While we were at Alvor, Phil and Sara joined us for a break. Sara opted to dinghy over while Phil sorted a water maker issue out. An hour or so later, Phil decided to swim across to us. Sarah, Sara and I sat chatting, occasionally glancing towards Phil and thinking “he’s not making much progress”. I kept looking over and assumed he must really enjoy being in the water.
Eventually there was a mildly anxious shout “some help would be nice”. He’d been effectively marking time for 10 minutes due to a pretty strong current. I pottered over to collect him with our dinghy and deliver him to our boat. It was nothing a stiff G&T couldn’t put right.
It really was time to go. We had a long passage ahead of us and needed the cockpit enclosure and
some fuel before we set off, but we’ll deal with that next time.
Hwyl fawr am y tro
2 Replies to “Captains Blog 52 – Return of the Mighty Viking”
We loved the blog, Elice got a new facelift, but what colour did you paint her, did you do the hull or both the hull and deck.
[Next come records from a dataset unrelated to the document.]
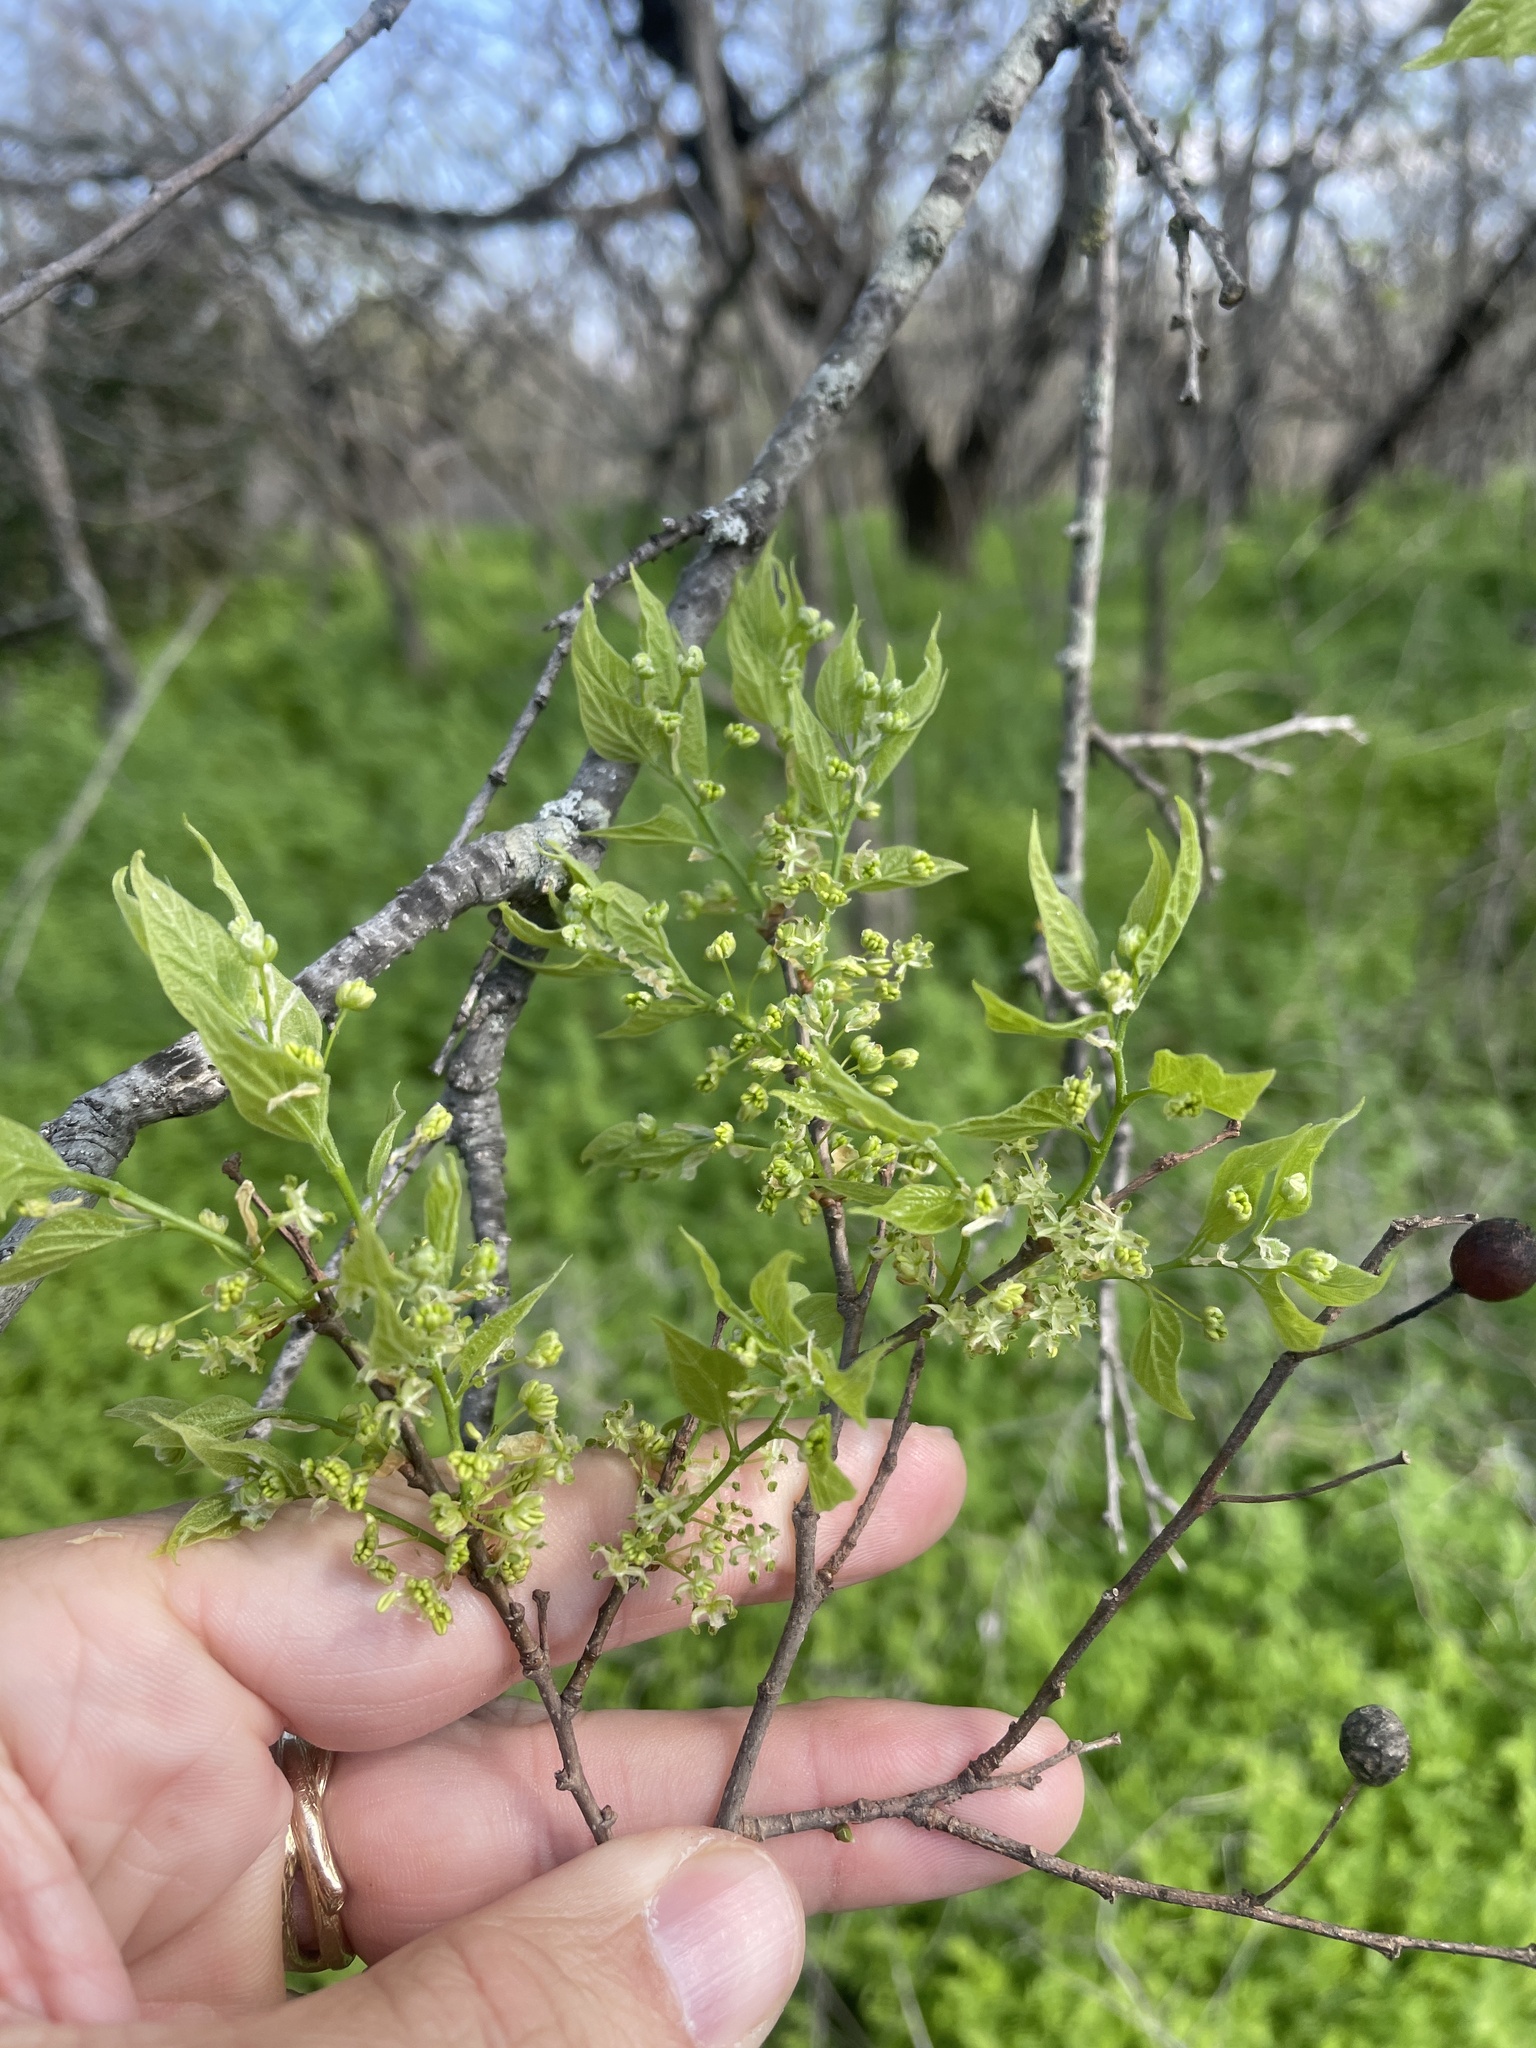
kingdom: Plantae
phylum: Tracheophyta
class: Magnoliopsida
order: Rosales
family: Cannabaceae
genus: Celtis
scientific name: Celtis laevigata
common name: Sugarberry
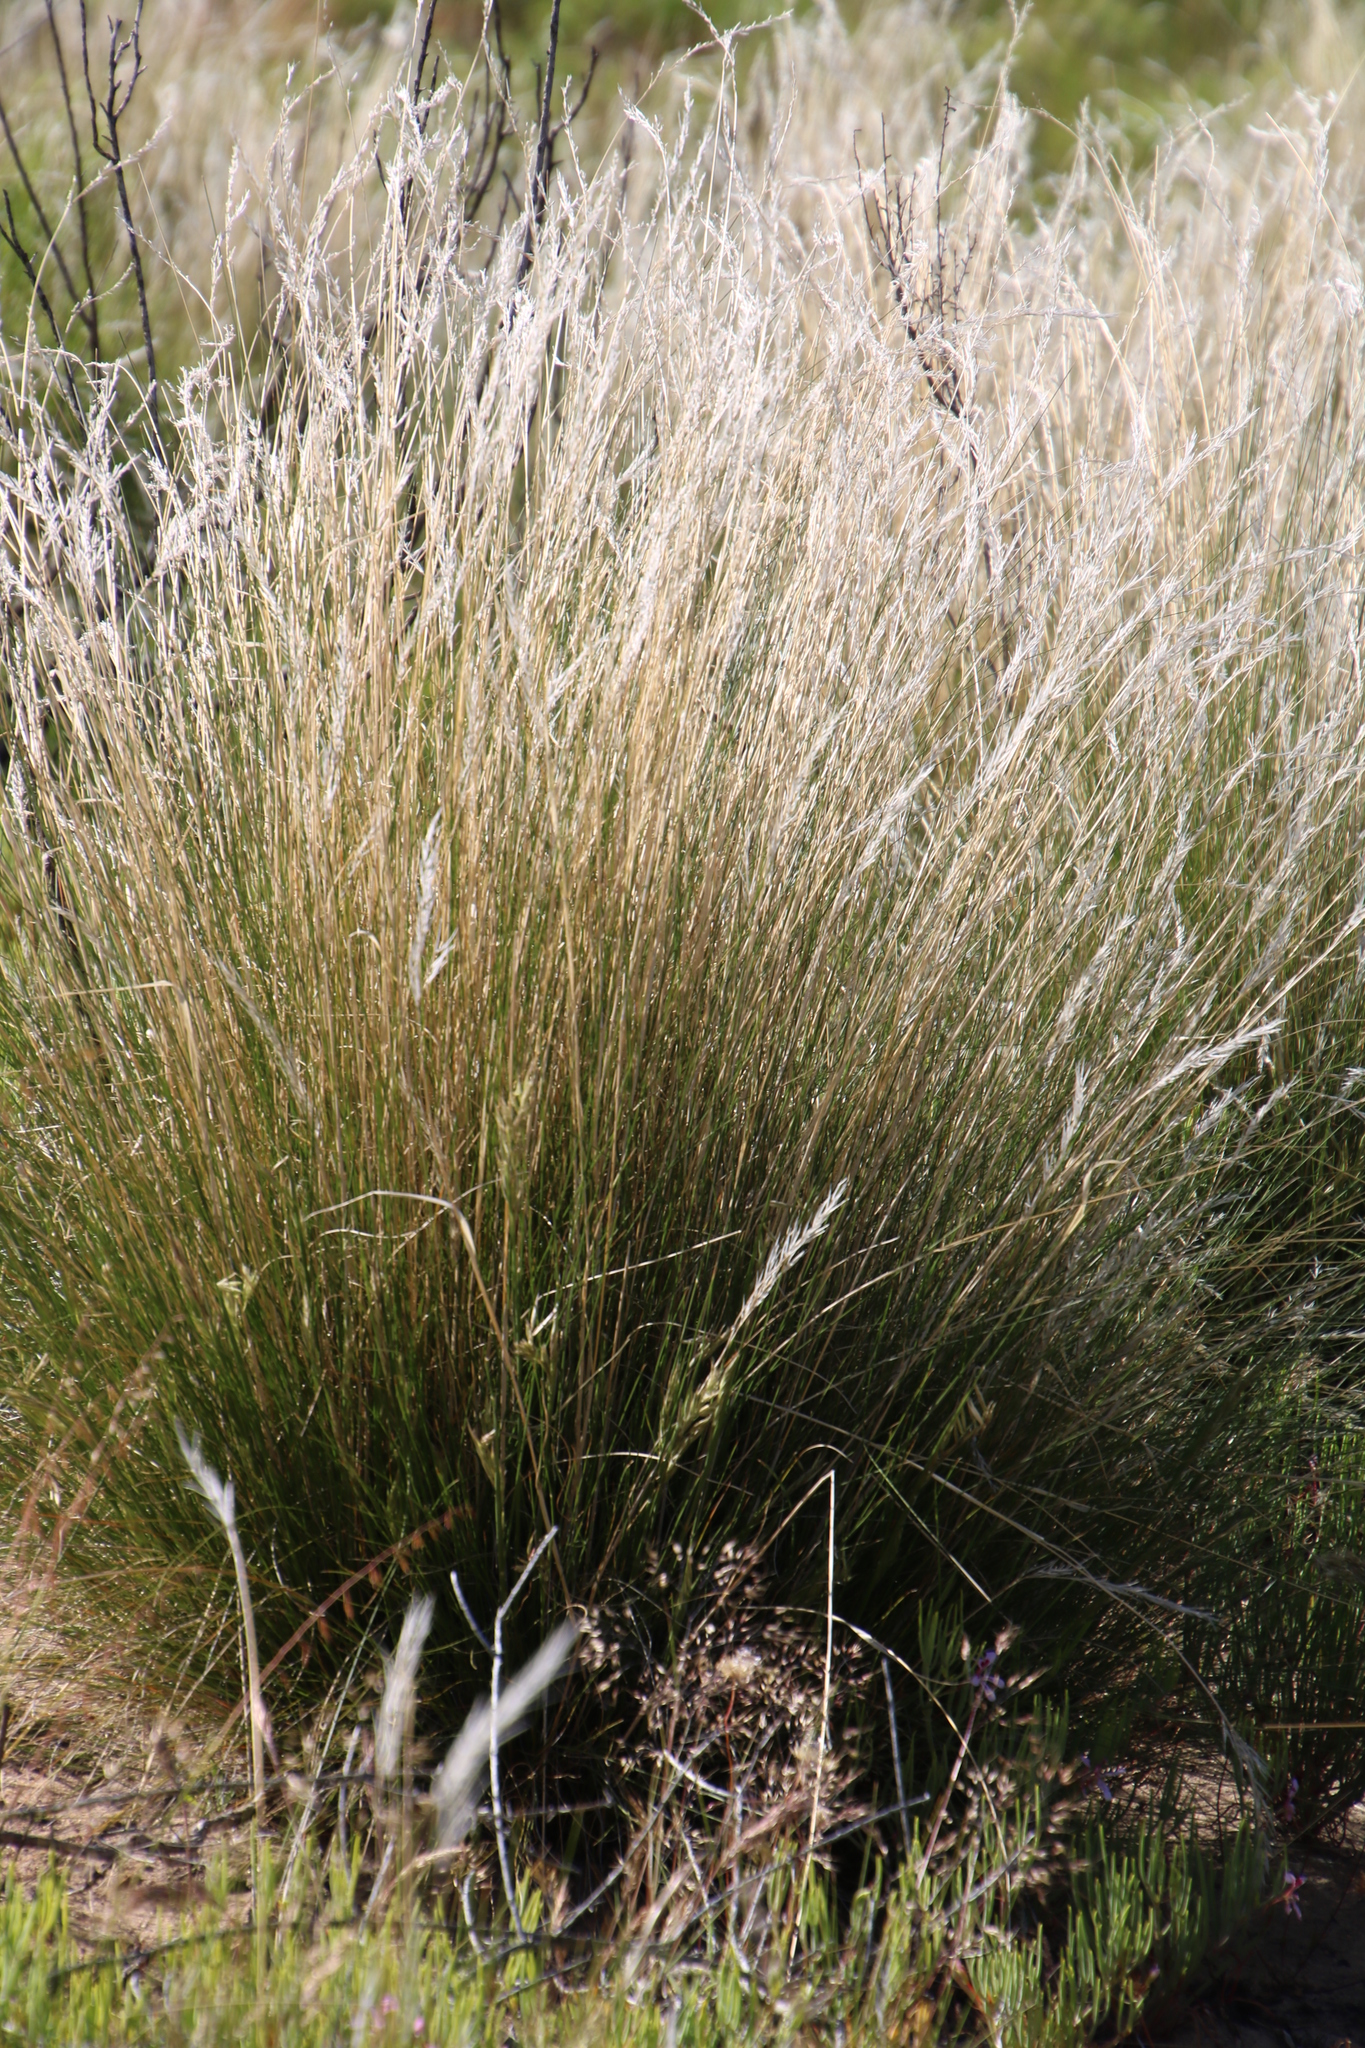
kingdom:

Since we now know you are in Bermuda and we read all of the crossing notes, the next blog should be long and interesting. Keep them coming.
Hi both, it’s always great to get a comment on the blog, so thank you.
We opted to paint the hull in a slightly off white as Amels didn’t opt to use white for some reason🤔
We still need to paint the deck etc but that will have to wait until we get a suitable time. There’s still a lot of work to do on her, but it’s really more superficial stuff to tidy her up.